Oups… I should have titled the post: “How to Diffuse Your Reaction To a Tantrum.” Whatever others do, even if they are your children, essentially has no meaning. What gives  actions their meaning is your reaction to them. Our kids look to us for reactions in order to learn how to react themselves.

As Mr. Big Baby transitioned from the terrible twos into the terrible threes, I’ve been noticing getting angry at him more often. The screaming and the stomping of the feet gets really irritating when you are trying to breastfeed one baby and change the other one. I understand that most of the time, the toddler just wants your attention, affection and recognition, but the ways he/she chooses to accomplish that can be way too annoying to keep your cool.

So, I developed this reaction technique for whenever he goes nuts about wanting to wear a bib, or wanting to have his fire truck at the table, or not wanting to go to the park, or not wanting to take a nap in the afternoon. I noticed that my son reflects my emotions: whenever I approach his tantrums from the point of calmness, he calms down faster and whenever I surround him with extra love when I want to be angry at him, he relaxes and comes to me for a kiss.

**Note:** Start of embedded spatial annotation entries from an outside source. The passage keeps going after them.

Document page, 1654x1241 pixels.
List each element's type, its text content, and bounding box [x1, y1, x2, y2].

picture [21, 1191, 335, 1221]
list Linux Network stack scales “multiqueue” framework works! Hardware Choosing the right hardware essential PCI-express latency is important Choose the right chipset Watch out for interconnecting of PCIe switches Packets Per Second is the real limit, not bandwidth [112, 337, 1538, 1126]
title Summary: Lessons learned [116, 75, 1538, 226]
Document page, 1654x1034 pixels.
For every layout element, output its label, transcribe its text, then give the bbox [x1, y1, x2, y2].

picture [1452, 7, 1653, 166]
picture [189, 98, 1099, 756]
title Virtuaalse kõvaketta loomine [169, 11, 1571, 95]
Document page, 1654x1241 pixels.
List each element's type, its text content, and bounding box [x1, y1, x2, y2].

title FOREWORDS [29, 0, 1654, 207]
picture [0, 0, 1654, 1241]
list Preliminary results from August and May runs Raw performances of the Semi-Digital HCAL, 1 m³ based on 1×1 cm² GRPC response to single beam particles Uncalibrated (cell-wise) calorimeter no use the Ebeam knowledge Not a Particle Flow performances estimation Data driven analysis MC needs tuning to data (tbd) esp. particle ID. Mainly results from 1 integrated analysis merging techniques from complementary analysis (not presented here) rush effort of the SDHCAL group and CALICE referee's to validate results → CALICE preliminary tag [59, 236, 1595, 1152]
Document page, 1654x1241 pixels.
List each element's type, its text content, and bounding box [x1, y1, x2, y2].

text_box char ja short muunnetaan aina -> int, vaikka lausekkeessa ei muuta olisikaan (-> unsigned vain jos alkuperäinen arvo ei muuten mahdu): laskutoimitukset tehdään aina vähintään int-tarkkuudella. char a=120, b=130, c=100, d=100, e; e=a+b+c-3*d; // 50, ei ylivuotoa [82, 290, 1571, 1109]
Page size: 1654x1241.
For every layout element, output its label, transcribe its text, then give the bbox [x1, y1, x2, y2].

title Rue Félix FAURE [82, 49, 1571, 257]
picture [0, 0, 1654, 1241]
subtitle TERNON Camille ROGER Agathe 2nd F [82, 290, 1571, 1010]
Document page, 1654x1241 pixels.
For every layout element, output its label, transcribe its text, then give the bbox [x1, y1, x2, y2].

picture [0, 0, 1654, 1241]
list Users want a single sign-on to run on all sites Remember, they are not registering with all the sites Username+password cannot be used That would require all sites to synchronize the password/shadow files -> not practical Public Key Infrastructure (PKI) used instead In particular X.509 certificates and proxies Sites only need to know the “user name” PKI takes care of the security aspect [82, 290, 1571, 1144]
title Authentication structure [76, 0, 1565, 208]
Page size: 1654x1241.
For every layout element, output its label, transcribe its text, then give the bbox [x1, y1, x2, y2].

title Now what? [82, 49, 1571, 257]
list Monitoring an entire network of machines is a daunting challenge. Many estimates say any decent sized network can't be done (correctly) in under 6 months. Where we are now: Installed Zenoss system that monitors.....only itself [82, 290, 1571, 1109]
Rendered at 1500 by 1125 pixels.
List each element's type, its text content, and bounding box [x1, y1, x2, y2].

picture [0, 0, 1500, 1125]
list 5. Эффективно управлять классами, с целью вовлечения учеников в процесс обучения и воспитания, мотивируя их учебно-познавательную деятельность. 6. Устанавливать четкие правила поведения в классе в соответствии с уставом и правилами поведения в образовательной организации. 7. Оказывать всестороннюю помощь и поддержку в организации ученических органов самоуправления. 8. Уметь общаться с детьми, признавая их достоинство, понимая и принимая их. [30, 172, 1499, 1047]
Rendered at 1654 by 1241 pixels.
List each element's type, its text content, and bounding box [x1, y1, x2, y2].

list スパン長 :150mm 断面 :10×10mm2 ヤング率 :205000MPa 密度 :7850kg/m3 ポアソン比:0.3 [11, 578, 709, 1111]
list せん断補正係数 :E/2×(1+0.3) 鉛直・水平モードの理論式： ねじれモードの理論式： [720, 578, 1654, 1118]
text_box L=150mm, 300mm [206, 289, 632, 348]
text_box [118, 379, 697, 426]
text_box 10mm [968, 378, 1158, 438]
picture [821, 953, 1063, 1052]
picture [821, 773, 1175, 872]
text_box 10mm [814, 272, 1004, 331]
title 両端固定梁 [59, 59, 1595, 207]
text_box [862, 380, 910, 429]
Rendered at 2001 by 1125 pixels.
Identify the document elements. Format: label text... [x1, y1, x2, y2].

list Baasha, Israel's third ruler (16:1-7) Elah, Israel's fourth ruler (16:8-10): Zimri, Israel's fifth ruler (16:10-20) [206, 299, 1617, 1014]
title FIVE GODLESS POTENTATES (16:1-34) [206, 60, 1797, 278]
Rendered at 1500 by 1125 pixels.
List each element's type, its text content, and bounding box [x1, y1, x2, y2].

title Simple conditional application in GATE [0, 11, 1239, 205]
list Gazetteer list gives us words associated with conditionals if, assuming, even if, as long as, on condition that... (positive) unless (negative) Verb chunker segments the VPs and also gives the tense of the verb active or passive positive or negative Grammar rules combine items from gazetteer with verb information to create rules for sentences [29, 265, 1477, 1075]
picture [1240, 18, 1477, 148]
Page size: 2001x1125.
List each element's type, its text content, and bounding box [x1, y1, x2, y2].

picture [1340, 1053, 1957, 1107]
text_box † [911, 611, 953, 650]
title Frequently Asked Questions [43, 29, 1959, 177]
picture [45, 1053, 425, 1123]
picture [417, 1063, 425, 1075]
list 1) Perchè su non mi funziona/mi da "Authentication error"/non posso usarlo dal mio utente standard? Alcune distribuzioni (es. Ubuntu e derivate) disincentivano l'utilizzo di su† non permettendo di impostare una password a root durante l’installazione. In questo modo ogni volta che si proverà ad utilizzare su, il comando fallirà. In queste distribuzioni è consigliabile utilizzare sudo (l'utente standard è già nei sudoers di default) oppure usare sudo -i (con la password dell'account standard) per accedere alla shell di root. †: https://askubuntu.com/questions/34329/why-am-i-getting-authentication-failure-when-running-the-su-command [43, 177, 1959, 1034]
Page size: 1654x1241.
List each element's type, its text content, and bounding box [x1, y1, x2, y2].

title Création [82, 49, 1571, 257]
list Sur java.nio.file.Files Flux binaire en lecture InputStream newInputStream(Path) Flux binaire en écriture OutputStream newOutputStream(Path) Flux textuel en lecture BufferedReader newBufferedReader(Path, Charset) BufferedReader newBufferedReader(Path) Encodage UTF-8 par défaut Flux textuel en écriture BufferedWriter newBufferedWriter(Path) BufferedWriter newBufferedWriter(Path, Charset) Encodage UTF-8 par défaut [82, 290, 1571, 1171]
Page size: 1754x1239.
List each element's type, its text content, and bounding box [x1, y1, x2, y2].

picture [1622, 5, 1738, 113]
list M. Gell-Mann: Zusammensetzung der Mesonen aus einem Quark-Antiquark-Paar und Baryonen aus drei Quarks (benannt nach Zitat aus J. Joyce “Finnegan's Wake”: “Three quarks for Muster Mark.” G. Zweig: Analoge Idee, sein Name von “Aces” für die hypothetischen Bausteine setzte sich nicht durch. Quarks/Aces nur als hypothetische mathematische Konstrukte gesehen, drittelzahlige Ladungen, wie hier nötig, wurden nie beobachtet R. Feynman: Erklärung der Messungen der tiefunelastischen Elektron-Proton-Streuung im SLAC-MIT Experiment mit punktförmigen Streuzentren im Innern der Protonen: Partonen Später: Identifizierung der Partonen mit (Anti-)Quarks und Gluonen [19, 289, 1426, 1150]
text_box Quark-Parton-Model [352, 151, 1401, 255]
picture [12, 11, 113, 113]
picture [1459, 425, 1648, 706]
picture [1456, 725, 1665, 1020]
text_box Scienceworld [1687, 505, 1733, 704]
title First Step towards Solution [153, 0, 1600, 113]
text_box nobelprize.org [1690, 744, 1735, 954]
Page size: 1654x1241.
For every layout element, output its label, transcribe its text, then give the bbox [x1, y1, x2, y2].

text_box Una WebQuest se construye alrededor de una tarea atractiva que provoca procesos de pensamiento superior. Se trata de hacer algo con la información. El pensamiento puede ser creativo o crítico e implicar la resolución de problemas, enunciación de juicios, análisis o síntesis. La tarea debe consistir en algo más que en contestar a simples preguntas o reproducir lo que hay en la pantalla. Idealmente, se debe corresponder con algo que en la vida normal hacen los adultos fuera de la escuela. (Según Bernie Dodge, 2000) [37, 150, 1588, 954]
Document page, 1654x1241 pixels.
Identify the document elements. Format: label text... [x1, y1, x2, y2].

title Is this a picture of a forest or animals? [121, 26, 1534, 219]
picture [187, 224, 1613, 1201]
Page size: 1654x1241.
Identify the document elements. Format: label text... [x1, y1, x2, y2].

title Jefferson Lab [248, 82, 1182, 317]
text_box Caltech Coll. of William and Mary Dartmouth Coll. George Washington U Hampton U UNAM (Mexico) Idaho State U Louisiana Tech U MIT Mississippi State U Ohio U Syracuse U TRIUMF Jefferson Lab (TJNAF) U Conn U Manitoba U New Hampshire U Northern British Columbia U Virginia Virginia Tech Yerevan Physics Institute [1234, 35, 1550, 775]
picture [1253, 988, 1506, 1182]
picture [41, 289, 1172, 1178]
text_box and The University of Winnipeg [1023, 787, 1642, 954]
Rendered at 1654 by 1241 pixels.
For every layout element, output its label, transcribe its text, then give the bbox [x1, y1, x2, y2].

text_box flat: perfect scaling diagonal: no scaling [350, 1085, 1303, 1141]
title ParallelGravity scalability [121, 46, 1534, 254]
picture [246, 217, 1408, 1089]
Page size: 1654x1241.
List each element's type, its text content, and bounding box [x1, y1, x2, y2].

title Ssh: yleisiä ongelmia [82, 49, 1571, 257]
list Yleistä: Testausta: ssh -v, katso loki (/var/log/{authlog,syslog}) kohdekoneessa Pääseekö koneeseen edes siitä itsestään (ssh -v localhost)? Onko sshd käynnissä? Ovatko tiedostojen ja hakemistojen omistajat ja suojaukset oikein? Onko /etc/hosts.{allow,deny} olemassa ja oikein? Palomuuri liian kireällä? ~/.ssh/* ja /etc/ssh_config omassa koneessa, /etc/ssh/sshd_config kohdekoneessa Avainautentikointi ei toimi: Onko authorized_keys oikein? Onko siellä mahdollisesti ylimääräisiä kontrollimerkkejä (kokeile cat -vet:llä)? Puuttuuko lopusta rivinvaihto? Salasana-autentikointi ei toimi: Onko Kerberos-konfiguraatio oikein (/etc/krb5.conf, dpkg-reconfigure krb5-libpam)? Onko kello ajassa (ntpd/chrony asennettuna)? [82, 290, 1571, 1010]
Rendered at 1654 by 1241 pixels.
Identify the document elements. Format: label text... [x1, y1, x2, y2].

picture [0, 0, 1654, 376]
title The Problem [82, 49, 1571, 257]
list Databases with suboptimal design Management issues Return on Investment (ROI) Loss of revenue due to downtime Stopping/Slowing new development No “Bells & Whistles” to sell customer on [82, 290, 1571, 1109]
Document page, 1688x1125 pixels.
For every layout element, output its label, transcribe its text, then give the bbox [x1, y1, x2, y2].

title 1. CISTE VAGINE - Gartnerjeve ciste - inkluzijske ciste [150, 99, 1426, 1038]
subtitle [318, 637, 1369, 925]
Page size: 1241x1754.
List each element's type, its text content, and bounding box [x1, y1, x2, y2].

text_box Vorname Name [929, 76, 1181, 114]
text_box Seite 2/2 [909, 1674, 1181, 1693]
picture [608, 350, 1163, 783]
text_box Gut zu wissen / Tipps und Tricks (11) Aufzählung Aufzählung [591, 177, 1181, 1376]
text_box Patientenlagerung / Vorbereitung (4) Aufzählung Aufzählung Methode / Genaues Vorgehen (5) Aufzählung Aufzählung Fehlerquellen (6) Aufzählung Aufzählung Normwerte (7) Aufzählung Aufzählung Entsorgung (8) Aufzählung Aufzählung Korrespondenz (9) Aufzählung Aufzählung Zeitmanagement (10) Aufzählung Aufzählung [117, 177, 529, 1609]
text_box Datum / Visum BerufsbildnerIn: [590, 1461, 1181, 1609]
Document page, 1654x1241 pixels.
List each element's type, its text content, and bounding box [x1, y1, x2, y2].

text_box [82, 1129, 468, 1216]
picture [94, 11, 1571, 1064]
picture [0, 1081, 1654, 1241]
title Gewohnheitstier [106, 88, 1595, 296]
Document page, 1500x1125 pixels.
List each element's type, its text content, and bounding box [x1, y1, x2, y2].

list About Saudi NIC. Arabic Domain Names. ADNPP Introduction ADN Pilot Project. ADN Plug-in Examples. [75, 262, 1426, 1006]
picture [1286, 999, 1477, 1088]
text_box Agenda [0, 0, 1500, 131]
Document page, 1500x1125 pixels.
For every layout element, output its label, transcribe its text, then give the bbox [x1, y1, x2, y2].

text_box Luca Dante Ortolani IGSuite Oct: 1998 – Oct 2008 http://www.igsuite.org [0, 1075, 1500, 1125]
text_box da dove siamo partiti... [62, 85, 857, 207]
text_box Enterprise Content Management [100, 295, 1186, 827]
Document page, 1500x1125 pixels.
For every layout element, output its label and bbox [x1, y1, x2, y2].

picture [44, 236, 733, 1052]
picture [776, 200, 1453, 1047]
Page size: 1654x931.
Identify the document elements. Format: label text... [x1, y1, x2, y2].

This technique came from my knowledge of yoga and reiki. Let me know if it works for you. And, please, let me know what else works! 🙂

Whenever your child starts a tantrum (screaming, throwing, crying, falling down, hitting,) visualize a bright light in the center of your chest. The light has to be warm and glowing. It can be any color you choose. I like pink or green (the colors of the heart chakra.) Now, visualize the same light in the center of your child’s chest. Imagine a beam of warm light, going form your heart center to his or hers.  Keep visualizing the beam of love until you feel calm enough to speak to your child and address the issue.